◆ **Text segment**
%%
Cortes Radio is conducting an emergency communications survey, which you will find on their website.
“We’re trying to find out what the community wants in terms of emergency communication, and what CKTZ can provide. I think that it’s a really important project, so I hope that people will take the 30 seconds that it takes to fill out a survey and consider honestly what it is that they feel our community radio can offer them in a emergency event,” said CLIO FM, who’s in charge of this project.
There are paper copies of the survey at the Co-op, as well stores across the island. There is also an online version at Cortes Radio.ca.
The survey includes questions like:
- Do you have a battery or hand crank radio as part of your home emergency kit?
- How do you think Cortes Community Radio could best support local residents during an emergency or extreme weather situation?
- What information is most important to you in an emergency broadcast?
The Cortes Community Radio Society was established in 2004 and Article 2.g of its’ constitution states that one of the station’s purposes is “to establish an ongoing community radio station that can broadcast important information to the community in cooperation with emergency services.”
On August 29, 2017 the station signed a Memorandum of understanding with Strathcona Regional District, stating its willingness to provide temporary usage of the station during emergencies.
%%
◆ **Recorded information**
%%
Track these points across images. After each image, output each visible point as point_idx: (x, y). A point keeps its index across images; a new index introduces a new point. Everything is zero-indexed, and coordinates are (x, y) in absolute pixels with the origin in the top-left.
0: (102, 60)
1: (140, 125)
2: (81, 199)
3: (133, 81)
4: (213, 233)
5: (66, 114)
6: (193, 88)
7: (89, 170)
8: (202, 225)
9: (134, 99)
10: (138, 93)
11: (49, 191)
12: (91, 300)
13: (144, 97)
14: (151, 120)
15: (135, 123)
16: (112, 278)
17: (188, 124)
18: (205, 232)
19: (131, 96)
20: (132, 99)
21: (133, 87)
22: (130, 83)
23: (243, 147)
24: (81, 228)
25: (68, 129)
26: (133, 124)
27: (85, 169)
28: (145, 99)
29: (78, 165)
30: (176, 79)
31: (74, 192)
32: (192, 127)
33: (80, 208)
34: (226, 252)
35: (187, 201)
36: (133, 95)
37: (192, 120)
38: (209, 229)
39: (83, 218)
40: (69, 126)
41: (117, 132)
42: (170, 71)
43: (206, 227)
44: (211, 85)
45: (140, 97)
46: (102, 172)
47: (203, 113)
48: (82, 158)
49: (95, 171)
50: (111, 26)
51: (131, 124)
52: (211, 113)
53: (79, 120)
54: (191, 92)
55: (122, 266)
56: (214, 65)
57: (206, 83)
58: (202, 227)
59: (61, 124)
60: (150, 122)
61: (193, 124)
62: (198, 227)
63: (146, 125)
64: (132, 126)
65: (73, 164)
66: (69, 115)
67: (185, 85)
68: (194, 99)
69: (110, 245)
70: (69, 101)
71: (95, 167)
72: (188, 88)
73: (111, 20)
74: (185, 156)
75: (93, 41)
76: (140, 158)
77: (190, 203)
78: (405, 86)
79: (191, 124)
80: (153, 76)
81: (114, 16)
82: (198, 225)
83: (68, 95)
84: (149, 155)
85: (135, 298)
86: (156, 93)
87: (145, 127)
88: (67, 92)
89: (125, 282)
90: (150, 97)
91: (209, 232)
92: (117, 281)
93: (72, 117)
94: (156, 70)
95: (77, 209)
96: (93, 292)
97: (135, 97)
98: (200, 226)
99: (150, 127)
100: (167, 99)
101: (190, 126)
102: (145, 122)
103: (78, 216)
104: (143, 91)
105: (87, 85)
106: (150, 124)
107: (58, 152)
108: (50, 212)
%%
%%
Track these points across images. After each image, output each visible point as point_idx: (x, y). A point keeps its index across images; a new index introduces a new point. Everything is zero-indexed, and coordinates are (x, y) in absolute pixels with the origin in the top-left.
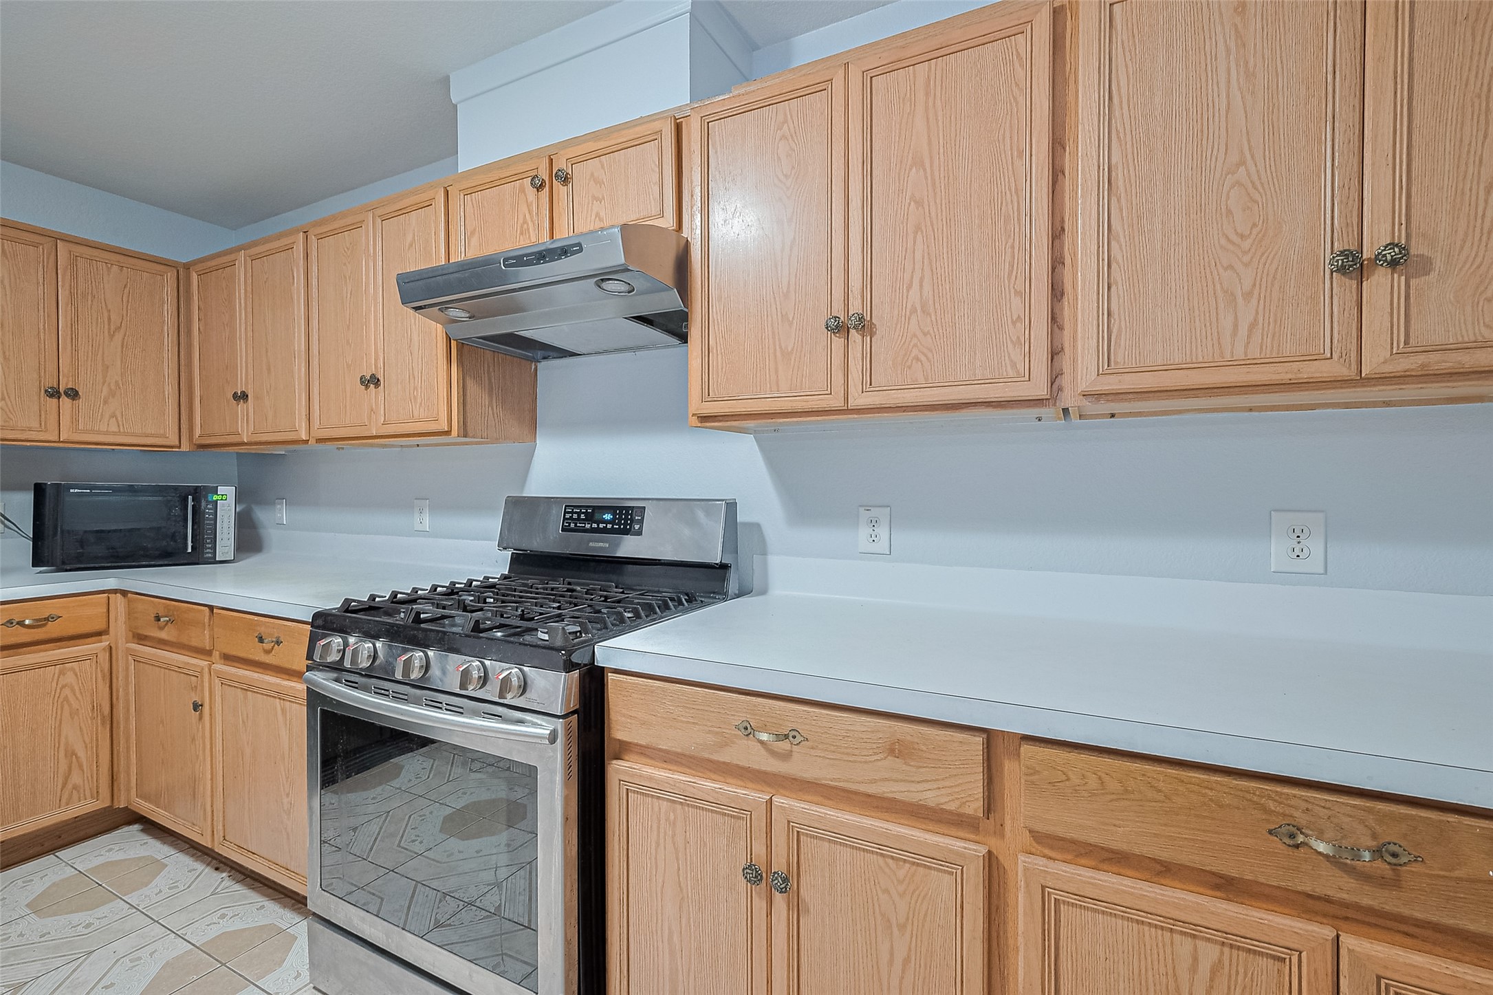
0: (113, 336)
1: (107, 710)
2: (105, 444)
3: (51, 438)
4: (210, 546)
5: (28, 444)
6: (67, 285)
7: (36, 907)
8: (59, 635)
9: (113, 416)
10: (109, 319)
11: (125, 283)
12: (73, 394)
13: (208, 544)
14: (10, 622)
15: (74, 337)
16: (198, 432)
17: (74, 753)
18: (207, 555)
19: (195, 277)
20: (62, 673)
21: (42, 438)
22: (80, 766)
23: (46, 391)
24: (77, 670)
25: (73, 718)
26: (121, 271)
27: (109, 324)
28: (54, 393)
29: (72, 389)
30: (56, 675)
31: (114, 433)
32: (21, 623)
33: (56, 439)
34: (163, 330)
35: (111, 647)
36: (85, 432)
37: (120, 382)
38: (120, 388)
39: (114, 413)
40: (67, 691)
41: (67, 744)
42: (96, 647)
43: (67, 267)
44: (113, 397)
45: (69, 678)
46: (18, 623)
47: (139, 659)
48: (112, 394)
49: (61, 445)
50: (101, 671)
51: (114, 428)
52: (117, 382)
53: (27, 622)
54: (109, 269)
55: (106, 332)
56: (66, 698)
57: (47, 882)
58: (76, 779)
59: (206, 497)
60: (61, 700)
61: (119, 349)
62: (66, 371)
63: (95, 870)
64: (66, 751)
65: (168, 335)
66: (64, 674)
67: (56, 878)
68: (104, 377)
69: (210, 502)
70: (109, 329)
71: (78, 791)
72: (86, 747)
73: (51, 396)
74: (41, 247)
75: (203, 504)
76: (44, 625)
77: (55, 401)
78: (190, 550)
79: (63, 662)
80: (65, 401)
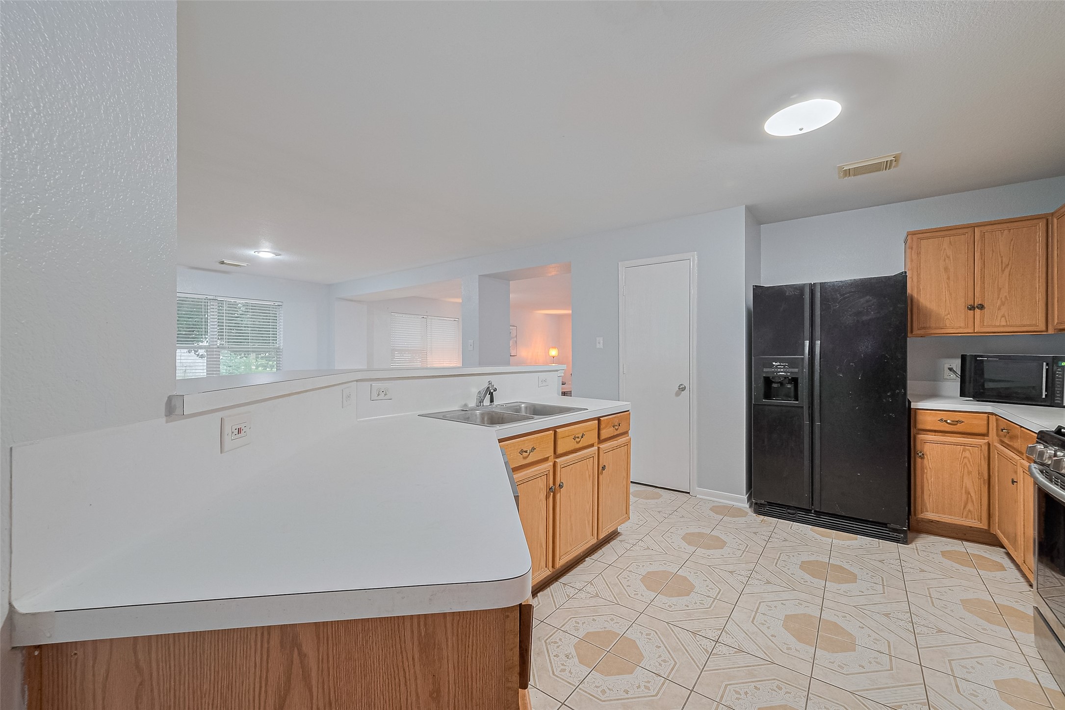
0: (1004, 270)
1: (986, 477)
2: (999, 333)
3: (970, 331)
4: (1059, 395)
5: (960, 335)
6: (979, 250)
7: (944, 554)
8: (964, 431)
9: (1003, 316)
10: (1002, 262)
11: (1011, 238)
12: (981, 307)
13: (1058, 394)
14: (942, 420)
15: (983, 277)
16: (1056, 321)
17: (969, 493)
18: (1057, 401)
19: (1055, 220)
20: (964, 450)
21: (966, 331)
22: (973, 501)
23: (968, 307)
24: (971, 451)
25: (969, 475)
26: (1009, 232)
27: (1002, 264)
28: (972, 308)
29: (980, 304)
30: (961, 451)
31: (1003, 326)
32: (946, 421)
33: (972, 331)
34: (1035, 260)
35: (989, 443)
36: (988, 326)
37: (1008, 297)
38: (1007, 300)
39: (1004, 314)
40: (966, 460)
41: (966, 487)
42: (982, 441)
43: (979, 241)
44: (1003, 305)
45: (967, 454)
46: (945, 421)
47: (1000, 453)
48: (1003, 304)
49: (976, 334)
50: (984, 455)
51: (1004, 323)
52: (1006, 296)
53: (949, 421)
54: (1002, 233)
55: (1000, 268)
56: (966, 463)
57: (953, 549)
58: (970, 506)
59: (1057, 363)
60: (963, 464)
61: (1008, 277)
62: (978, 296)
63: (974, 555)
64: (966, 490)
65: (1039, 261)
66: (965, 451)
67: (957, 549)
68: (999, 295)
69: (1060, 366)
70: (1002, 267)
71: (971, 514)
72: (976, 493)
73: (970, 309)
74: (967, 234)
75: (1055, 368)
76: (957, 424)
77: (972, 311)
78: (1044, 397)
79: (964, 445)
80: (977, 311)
%%
◆ **Work required**
Reproduce word for word the passage of the article on the Cortes Radio emergency survey that begins with the words containing "Cortes Radio is" and ends with "of this project.".

◆ **Your response**
Cortes Radio is conducting an emergency communications survey, which you will find on their website.
“We’re trying to find out what the community wants in terms of emergency communication, and what CKTZ can provide. I think that it’s a really important project, so I hope that people will take the 30 seconds that it takes to fill out a survey and consider honestly what it is that they feel our community radio can offer them in a emergency event,” said CLIO FM, who’s in charge of this project.